Lo que ates en la tierra...

Escritor

Te daré las llaves del reino de los cielos; lo que ates en la tierra quedará atado en el cielo, y lo que desates en la tierra quedará desatado en el cielo.”

El lenguaje metafórico del Evangelio es mucho más que una bella forma literaria. Es la proyección sobre nuestra limitada capacidad intelectual de los misterios de la Vida Eterna, de los que Jesucristo nos dice lo que podemos entender y que es necesario para nuestra salvación.

En el primer párrafo, el famoso “Tú eres Pedro” parece evidente que la piedra simboliza la unidad de la Iglesia en la autoridad pontificia y ya lo hemos comentado en otros artículos. Hoy quiero meditar sobre el último de los párrafos citados.

La expresión “Lo que ates en la Tierra” nos sugiere una delegación de autoridad para dictar las normas morales que deben cumplir los miembros de la Iglesia para aplicar la Doctrina Cristiana en cada momento histórico y en cada circunstancia.

 La Doctrina no puede cambiar porque es Palabra de Dios, mientras que la Moral de la Iglesia puede tener ajustes a las realidades existenciales, bajo la autoridad del Papa como Vicario de Cristo y desde el escrupuloso respeto a la Verdad enseñada por Dios hecho hombre para abrirnos la Puerta del Cielo, según la Doctrina transmitida por la Iglesia en cumplimiento de su misión evangelizadora.

“Lo que desates en la Tierra” nos sugiere cierta apertura, pero no en un sentido de perder el Norte, sino como forma de sortear los escollos en nuestro navegar, pues de forma diferente debemos poner los remos y las velas ante los nuevos vientos, para seguir avanzando sin cambiar el rumbo.

Hoy día, hay más discusiones que cambios en la Iglesia.
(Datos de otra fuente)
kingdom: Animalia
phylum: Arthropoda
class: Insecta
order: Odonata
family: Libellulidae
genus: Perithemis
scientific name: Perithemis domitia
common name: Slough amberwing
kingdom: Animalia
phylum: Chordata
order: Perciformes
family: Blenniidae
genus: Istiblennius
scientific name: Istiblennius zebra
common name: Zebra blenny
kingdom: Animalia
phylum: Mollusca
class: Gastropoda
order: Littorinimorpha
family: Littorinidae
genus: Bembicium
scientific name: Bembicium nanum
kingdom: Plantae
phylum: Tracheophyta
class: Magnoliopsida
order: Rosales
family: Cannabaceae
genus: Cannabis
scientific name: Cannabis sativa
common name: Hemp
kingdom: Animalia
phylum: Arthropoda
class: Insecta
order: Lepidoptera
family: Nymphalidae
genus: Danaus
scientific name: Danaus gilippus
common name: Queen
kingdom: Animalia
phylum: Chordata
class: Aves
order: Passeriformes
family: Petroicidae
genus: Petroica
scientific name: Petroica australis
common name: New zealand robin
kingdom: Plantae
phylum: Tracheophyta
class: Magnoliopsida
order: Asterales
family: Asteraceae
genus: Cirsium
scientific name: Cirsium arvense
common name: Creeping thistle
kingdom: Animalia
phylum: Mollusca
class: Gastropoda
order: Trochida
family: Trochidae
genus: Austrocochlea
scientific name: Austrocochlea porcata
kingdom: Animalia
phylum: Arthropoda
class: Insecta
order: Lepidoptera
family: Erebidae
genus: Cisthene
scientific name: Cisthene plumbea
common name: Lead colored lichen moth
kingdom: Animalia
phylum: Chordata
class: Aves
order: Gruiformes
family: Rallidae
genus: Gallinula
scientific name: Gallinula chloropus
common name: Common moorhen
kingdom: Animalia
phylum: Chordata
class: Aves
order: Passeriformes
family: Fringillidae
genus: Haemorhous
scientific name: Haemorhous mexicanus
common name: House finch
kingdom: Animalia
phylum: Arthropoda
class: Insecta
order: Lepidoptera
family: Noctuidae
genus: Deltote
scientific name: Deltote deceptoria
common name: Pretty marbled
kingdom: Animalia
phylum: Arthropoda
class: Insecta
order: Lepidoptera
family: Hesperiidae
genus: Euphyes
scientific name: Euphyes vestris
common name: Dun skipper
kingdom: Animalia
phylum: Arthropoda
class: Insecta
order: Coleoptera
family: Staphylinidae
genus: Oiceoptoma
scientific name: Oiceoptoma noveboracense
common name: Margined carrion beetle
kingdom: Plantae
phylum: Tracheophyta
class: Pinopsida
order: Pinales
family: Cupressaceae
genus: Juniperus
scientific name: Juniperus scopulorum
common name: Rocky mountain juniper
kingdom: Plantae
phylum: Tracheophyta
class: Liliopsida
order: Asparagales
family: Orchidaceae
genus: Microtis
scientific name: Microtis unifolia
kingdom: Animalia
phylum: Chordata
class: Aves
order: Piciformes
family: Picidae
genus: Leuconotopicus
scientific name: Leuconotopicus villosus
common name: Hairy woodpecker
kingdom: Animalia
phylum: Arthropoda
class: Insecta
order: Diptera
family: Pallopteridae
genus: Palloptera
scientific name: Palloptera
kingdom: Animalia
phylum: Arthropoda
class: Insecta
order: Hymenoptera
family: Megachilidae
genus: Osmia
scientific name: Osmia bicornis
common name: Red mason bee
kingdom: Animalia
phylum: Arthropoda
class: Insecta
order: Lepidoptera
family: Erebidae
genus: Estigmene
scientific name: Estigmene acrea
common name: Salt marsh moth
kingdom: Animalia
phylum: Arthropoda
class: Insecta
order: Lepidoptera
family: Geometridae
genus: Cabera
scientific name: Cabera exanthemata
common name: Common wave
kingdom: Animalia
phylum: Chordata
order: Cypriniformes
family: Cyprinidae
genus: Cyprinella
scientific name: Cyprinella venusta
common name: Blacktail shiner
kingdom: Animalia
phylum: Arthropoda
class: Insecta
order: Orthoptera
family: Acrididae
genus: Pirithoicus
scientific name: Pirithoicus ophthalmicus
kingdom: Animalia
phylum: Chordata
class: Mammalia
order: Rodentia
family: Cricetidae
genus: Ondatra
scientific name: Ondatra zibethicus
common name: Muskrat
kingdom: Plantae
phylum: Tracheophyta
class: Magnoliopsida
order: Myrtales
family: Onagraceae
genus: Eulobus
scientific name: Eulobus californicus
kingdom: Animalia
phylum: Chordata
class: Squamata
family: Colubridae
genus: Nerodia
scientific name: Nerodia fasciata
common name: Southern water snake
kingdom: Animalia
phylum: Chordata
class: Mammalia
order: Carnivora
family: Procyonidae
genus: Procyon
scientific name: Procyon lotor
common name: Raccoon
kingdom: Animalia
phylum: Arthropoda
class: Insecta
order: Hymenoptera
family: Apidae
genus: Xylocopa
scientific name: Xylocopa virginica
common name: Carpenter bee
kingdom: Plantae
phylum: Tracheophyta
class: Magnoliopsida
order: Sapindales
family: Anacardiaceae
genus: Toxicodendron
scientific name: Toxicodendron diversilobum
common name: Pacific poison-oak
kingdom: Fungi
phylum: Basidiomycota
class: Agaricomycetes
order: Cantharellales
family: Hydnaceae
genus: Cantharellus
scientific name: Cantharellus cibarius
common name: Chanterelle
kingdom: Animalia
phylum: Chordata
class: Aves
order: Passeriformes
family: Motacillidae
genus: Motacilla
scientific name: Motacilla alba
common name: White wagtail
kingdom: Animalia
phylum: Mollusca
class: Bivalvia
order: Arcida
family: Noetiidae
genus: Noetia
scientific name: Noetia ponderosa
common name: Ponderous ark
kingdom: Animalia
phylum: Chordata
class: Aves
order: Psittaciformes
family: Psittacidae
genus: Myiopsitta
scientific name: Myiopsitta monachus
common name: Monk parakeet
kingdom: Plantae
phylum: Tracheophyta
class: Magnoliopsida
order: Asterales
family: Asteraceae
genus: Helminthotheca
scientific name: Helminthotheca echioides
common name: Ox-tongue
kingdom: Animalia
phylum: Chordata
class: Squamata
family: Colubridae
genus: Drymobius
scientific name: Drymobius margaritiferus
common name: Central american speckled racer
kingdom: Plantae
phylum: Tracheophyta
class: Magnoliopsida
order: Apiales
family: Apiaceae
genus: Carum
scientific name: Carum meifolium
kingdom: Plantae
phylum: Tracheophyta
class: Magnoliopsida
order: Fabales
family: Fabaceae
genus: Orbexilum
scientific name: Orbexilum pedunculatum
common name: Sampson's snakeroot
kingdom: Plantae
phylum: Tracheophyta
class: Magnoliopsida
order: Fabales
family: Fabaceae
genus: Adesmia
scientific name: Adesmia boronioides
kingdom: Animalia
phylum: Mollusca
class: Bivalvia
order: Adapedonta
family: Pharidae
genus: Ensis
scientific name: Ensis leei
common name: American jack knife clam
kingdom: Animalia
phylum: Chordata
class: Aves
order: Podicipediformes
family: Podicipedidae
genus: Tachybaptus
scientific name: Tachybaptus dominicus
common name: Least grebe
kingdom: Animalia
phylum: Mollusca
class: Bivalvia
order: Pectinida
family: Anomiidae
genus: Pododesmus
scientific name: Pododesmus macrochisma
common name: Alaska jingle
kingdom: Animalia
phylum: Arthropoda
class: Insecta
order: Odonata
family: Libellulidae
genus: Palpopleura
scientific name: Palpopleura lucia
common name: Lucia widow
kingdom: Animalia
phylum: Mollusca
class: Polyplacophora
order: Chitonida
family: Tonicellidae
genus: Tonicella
Las normas permanecen pero las interpretaciones se discuten. Algunos llaman pastoral al relativismo moral, olvidando la potestad de los sucesores de san Pedro para atar y desatar lo que proceda. En todo caso y para que nadie espere, ni tema, cambios que traicionen la Doctrina de la Iglesia, Nuestro Señor dijo “el poder del infierno no la derrotará”.